Добавить в цитаты Настройки чтения

Страница 8 из 12



– Валентина, та замуж за меня пойдёшь?

Валя совсем не удивилась предложению ухажёра. Она дано уже ждала этого предложения и её порой даже злила нерешительность Миши. Но такого категоричного и неожиданного предложения она совсем не ожидала. Она снизу вверх посмотрела на высокого жениха.

– Слава богу, решился-таки. Не так как думалось, но все же высказался, – подумала она.

– Ну, если ты так настаиваешь, пойду.

– Жди в воскресенье сватов, – обрадовавшись, что Валентина согласилась, сказал Мишка и, не простившись, побежал домой.

– Вот так жених, а я как же? – растерялась невеста.

До дома было ещё далеко, а ночь стояла тёмная. Девушка усмехнулась и пошла домой одна, так и не поняв, отчего так спешно убежал жених.

5

Фёдор с неудачной гулянки прямым ходом направился в сельсовет. Злоба на Мишку Дмитриева понемногу стала проходить, и мысли его легли в новом направлении. Актив бедноты к тому времени должен был уже собраться.

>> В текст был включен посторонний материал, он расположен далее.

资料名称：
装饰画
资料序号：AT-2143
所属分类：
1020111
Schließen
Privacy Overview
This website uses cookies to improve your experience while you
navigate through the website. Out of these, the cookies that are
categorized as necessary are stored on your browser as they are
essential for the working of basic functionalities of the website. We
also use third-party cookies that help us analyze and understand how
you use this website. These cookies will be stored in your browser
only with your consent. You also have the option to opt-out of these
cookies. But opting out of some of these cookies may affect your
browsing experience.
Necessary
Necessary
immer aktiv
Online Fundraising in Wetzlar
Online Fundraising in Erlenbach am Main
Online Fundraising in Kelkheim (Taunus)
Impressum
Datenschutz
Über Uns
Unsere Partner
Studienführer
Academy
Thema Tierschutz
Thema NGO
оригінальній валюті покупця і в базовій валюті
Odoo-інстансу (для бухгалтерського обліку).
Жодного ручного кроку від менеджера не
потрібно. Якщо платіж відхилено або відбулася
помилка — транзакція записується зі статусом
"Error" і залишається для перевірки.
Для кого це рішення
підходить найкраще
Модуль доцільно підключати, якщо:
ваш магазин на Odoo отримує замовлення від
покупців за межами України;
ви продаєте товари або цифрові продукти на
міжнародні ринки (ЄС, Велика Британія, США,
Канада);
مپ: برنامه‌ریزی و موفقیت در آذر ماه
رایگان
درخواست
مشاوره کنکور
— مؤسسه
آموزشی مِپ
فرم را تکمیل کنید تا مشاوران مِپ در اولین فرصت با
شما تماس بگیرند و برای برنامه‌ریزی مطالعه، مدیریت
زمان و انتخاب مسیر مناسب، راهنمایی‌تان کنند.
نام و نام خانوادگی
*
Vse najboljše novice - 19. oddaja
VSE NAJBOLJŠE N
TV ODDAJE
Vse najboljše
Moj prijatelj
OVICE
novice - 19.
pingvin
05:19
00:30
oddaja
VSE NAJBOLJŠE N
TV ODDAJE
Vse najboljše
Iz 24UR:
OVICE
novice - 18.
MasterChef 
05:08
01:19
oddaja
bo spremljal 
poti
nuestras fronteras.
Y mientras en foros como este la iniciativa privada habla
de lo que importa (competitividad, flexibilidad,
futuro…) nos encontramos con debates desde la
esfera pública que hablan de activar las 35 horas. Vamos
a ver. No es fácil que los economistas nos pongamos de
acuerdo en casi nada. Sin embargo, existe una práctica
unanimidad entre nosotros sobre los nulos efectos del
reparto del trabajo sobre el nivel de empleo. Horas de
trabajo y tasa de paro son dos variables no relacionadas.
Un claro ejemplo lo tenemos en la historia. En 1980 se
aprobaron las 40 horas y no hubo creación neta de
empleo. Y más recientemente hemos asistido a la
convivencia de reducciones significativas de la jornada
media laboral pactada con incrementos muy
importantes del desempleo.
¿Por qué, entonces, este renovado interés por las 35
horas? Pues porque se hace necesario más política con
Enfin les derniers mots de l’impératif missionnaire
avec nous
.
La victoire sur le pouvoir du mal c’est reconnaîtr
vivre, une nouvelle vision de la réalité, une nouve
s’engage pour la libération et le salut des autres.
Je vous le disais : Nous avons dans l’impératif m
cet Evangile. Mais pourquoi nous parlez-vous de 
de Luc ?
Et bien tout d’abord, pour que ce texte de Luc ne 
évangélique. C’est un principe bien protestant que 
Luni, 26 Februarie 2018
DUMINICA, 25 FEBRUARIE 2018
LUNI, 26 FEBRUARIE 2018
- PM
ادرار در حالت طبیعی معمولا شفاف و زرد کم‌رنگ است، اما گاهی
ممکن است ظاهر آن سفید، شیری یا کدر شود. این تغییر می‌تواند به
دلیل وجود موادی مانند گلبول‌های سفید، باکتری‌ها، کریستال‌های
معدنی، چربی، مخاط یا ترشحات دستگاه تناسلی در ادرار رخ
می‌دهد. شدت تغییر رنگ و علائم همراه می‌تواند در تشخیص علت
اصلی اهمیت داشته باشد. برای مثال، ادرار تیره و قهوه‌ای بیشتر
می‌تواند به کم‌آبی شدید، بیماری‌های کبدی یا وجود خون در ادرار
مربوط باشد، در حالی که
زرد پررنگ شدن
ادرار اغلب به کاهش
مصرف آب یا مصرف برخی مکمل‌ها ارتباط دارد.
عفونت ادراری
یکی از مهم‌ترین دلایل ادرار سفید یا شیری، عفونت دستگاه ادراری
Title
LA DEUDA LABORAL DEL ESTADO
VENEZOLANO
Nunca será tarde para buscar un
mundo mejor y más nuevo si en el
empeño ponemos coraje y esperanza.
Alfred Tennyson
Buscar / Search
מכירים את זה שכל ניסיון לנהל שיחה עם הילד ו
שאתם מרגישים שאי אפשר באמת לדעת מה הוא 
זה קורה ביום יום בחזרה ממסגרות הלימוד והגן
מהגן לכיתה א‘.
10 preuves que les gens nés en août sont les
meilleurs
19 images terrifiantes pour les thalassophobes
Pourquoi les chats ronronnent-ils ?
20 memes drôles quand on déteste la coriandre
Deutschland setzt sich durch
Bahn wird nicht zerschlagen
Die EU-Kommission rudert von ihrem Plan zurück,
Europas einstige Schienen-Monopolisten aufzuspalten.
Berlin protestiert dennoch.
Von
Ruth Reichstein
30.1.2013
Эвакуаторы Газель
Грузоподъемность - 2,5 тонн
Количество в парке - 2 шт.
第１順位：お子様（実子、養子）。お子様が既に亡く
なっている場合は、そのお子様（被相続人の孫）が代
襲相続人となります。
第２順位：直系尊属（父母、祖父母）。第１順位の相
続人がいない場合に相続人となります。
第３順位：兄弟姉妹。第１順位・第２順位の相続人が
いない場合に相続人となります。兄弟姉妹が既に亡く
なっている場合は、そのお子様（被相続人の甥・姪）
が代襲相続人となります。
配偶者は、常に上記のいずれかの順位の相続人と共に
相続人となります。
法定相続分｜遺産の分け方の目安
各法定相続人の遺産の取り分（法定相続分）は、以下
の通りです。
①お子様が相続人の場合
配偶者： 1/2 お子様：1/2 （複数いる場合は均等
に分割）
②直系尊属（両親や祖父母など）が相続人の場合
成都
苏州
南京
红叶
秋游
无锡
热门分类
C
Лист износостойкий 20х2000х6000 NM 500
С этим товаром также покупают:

– И черт меня дёрнул зайти на этот пятак. Ведь знал, что Валентина с Мишкой путается, а все равно попёрся, – думал он, – а Мишка хоть и сволочь кулацкая, а драку не дал начать. Накостыляли бы тебе, товарищ Рогозин по физиономии, наставили бы фонарей, что бы, не путал в темноте направления и не ходил, куда не надо. И какой бы ты был после этого агитатор? Никакой. Валентина, девка очень завлекательная, но опоздал я немного. Теперь поздно кулаками махать. Ну да, может оно и к лучшему. Сейчас про коммуну надо думать. Клим, пожалуй, что прав был. Рано я волну поднял, не готовы мы ещё к новой жизни. Нужно выждать другой момент, а то дров наломаем с этой коммуной.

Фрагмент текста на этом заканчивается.